=== Study text ===
┌────────
Meta Description: Stop API abuse with rate limiting, throttling, and quotas. Learn algorithms, implementation strategies, and how to communicate limits to clients.
Keywords: api abuse prevention, rate limiting, api throttling, api quotas, abuse detection, api protection
Word Count: ~2,300 words
Your API is getting hammered. One client is making 100,000 requests per hour. Your servers are struggling. Other clients are getting slow responses.
You need to prevent API abuse.
Rate limiting, throttling, and quotas protect your API from excessive usage. Here's how to implement them correctly.
└────────
=== Required work ===
• 1. Determine whether each statement below agrees with the API abuse prevention text, answering yes or no and quoting the deciding words of the text: (a) one client is making 100,000 requests per hour; (b) the text is about 3,200 words long; (c) rate limiting, throttling, and quotas protect an API from excessive usage.
• 2. Reproduce word for word the passage of the API abuse prevention text from "Keywords: api abuse" to "prevent API abuse.".
• 3. Proceed with the API abuse prevention text, carrying it on from its final sentence.

=== Data supplied ===
┌────────
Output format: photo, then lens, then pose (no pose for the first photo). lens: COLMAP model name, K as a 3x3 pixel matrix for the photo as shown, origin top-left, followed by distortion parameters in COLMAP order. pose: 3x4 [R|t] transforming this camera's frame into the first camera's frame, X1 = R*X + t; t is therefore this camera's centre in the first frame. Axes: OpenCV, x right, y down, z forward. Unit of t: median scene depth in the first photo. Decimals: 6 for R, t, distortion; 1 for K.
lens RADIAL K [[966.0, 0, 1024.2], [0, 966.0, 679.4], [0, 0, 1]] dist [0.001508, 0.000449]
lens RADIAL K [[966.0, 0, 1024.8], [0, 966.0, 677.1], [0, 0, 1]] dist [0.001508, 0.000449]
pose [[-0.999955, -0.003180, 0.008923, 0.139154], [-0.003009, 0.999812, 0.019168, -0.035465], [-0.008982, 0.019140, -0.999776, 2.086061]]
└────────
┌────────
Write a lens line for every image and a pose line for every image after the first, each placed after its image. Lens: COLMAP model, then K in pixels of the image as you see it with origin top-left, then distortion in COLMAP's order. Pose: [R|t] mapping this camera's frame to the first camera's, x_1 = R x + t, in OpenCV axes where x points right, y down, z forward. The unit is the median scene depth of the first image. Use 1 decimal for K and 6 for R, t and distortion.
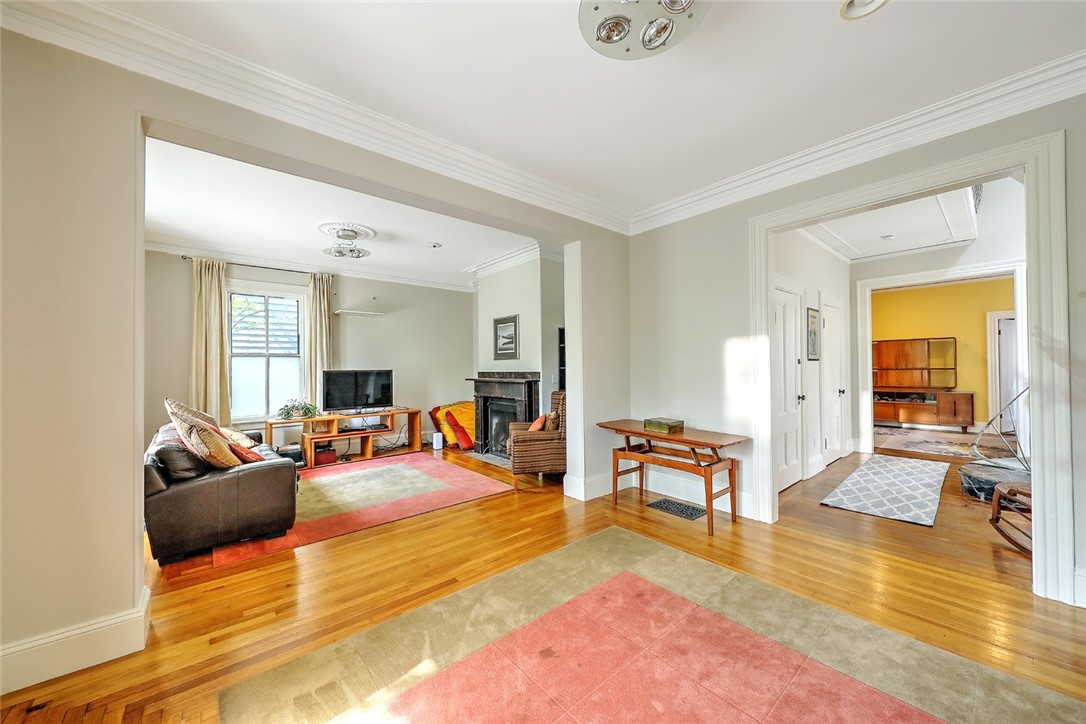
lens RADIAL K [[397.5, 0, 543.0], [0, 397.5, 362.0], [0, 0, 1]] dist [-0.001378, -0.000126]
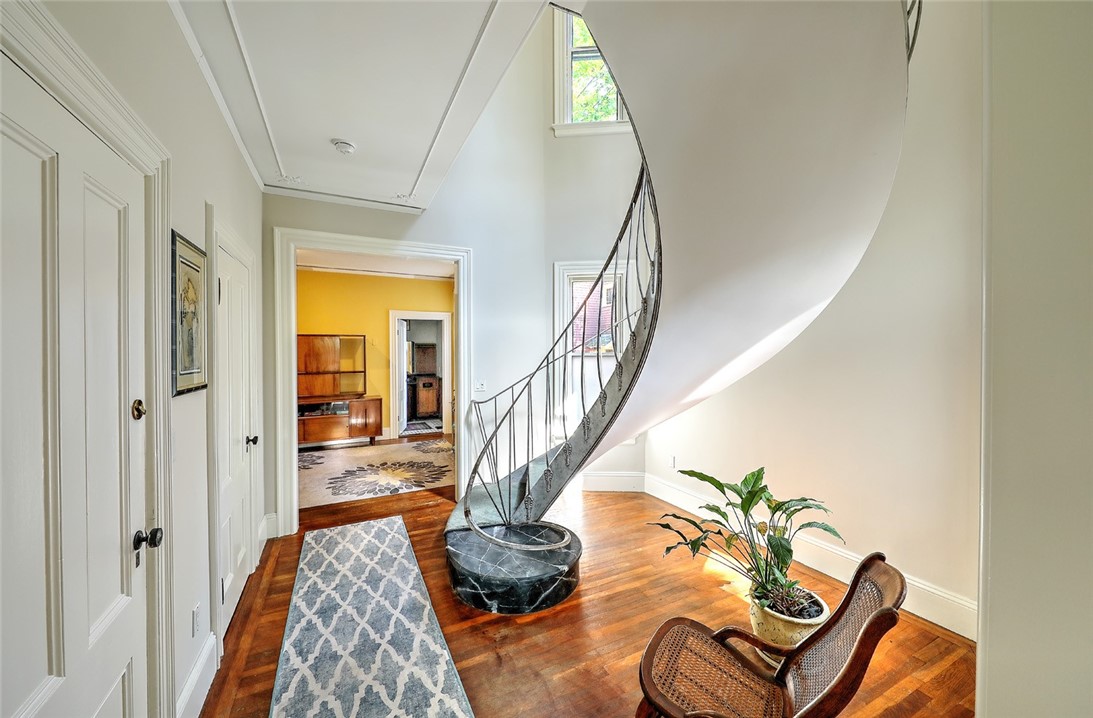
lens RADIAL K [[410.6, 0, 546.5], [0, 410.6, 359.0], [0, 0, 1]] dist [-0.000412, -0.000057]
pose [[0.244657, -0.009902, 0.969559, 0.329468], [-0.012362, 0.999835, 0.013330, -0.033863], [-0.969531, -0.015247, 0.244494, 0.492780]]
└────────
=== Task-by-task outputs ===
• 1.
(a) Yes: "One client is making 100,000 requests per hour."
(b) No: "Word Count: ~2,300 words"
(c) Yes: "Rate limiting, throttling, and quotas protect your API from excessive usage."

• 2.
Keywords: api abuse prevention, rate limiting, api throttling, api quotas, abuse detection, api protection
Word Count: ~2,300 words
Your API is getting hammered. One client is making 100,000 requests per hour. Your servers are struggling. Other clients are getting slow responses.
You need to prevent API abuse.

• 3.
Rate Limiting vs Throttling vs Quotas
These terms are often confused. Here's the difference:
Rate Limiting: Maximum requests per time window (100 requests per minute) Throttling: Slowing down requests when limits are approached (delay responses) Quotas: Total usage limits over longer periods (1 million requests per month)
Most APIs use all three.
Rate Limiting Strategies
Strategy 1: Fixed Window
Count requests in fixed time windows.
const rateLimits = new Map(); // userId -> { count, resetTime }
function checkRateLimit(userId, limit = 100, windowSeconds = 60) {
const now = Date.now();
const windowStart = Math.floor(now / (windowSeconds * 1000)) * windowSeconds * 1000;
const userLimit = rateLimits.get(userId);
if (!userLimit || userLimit.resetTime !== windowStart) {
// New window
rateLimits.set(userId, { count: 1, resetTime: windowStart });
return { allowed: true, remaining: limit - 1 };
}
if (userLimit.count >= limit) {
return {
allowed: false,
remaining: 0,
resetAt: windowStart + (windowSeconds * 1000)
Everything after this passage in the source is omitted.